Quand il allait y vendre ses corbeilles, l'hiver, il se mettait, pour avoir chaud, à côté du fourneau sur lequel elle faisait cuire ses châtaignes. Il fut émerveillé de son courage, lui que la moindre besogne épouvantait. Peu à peu, sous l'apparente rudesse de cette forte commère, il découvrit des timidités, des bontés secrètes. Souvent il lui voyait donner des poignées de châtaignes aux marmots en guenilles qui s'arrêtaient en extase devant sa marmite fumante. D'autres fois, lorsque l'inspecteur du marché la bousculait, elle pleurait presque, sans paraître avoir conscience de ses gros poings. Antoine finit par se dire que c'était la femme qu'il lui fallait. Elle travaillerait pour deux, et il ferait la loi au logis. Ce serait sa bête de somme, une bête infatigable et obéissante. Quant à son goût pour les liqueurs, il le trouvait tout naturel. Après avoir bien pesé les avantages d'une pareille union, il se déclara. Fine fut ravie. Jamais aucun homme n'avait osé s'attaquer à elle. On eut beau lui dire qu'Antoine était le pire des chenapans, elle ne se sentit pas le courage de se refuser au mariage que sa forte nature réclamait depuis longtemps. Le soir même des noces, le jeune homme vint habiter le logement de sa femme, rue Civadière, près de la halle ; ce logement, composé de trois pièces, était beaucoup plus confortablement meublé que le sien, et ce fut avec un soupir de contentement qu'il s'allongea sur les deux excellents matelas qui garnissaient le lit.

Tout marcha bien pendant les premiers jours. Fine vaquait, comme par le passé, à ses besognes multiples ; Antoine, pris d'une sorte d'amour-propre marital qui l'étonna lui-même, tressa en une semaine plus de corbeilles qu'il n'en avait jamais fait en un mois. Mais, le dimanche, la guerre éclata. Il y avait à la maison une somme assez ronde que les époux entamèrent fortement. La nuit, ivres tous deux, ils se battirent comme plâtre, sans qu'il leur fut possible, le lendemain, de se souvenir comment la querelle avait commencé. Ils étaient restés fort tendres jusque vers les dix heures ; puis Antoine s'était mis à cogner brutalement sur Fine, et Fine, exaspérée, oubliant sa douceur, avait rendu autant de coups de poing qu'elle recevait de gifles. Le lendemain, elle se remit bravement au travail, comme si de rien n'était. Mais son mari, avec une sourde rancune, se leva tard et alla le restant du jour fumer sa pipe au soleil.

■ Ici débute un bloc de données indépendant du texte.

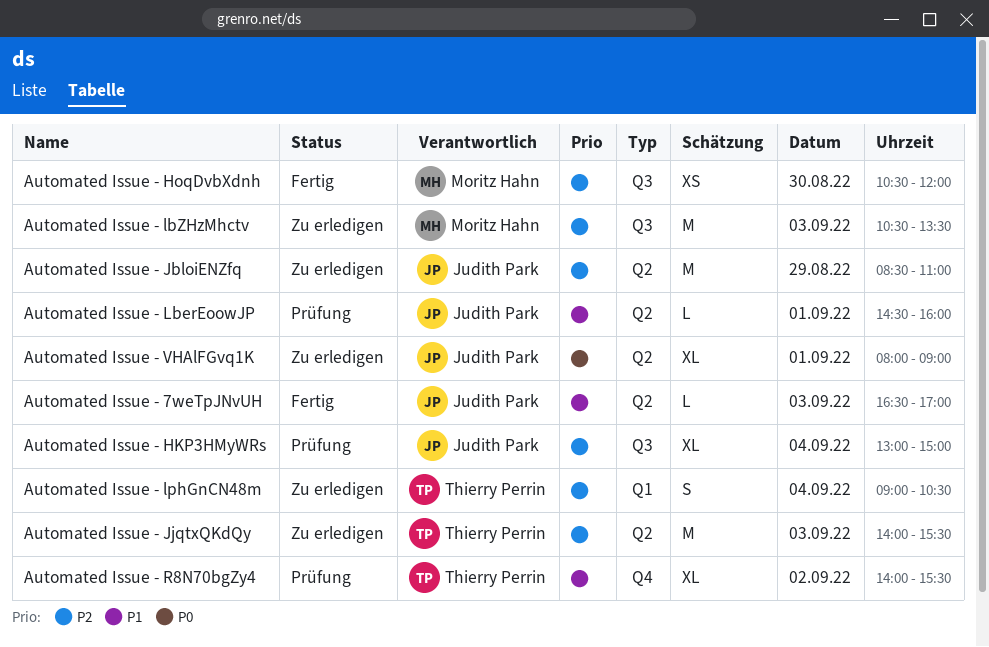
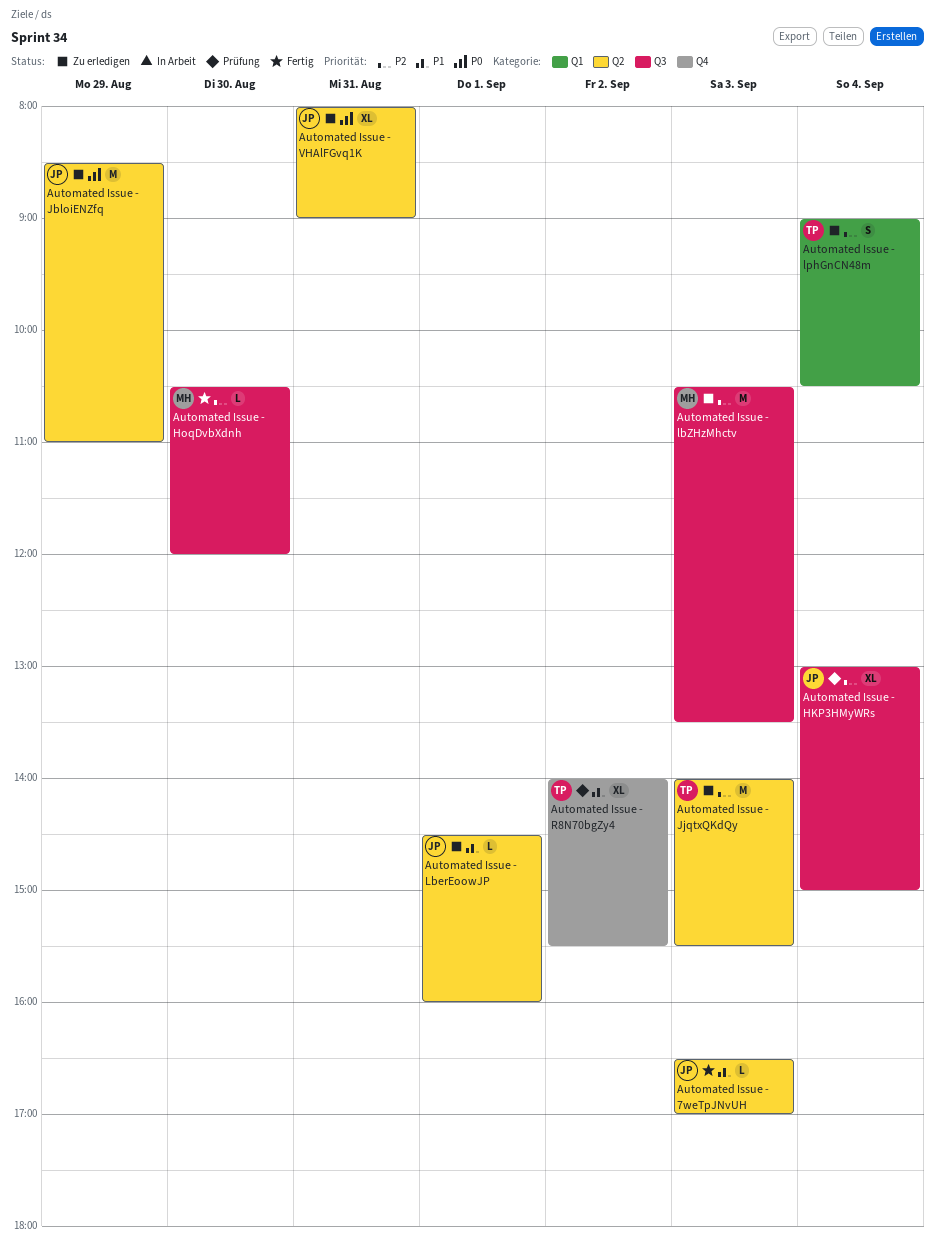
Automated Issue - HoqDvbXdnh, estimate: XS -> L
Automated Issue - JbloiENZfq, priority: P2 -> P0
Automated Issue - LberEoowJP, status: Prüfung -> Zu erledigen
Automated Issue - VHAlFGvq1K, day: Sep 1 -> Aug 31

A partir de ce moment, les Macquart prirent le genre de vie qu'ils devaient continuer à mener. Il fut comme entendu tacitement entre eux que la femme suerait sang et eau pour entretenir le mari. Fine, qui aimait le travail par instinct, ne protesta pas. Elle était d'une patience angélique, tant qu'elle n'avait pas bu, trouvant tout naturel que son homme fut paresseux, et tâchant de lui éviter même les plus petites besognes. Son péché mignon, l'anisette, la rendait non pas méchante, mais juste ; les soirs où elle s'était oubliée devant une bouteille de sa liqueur favorite, si Antoine lui cherchait querelle, elle tombait sur lui à bras raccourcis, en lui reprochant sa fainéantise et son ingratitude. Les voisins étaient habitués aux tapages périodiques qui éclataient dans la chambre des époux. Ils s'assommaient consciencieusement ; la femme tapait en mère qui corrige son galopin ; mais le mari, traître et haineux, calculait ses coups et, à plusieurs reprises, il faillit estropier la malheureuse.

« Tu seras bien avancé, quand tu m'auras cassé une jambe ou un bras, lui disait-elle. Qui te nourrira, fainéant ? »A part ces scènes de violence, Antoine commençait à trouver supportable son existence nouvelle. Il était bien vêtu, mangeait à sa faim, buvait à sa soif. Il avait complètement mis de côté la vannerie ; parfois, quand il s'ennuyait par trop, il se promettait de tresser, pour le prochain marché, une douzaine de corbeilles ; mais, souvent, il ne terminait seulement pas la première. Il garda, sous un canapé, un paquet d'osier qu'il n'usa pas en vingt ans.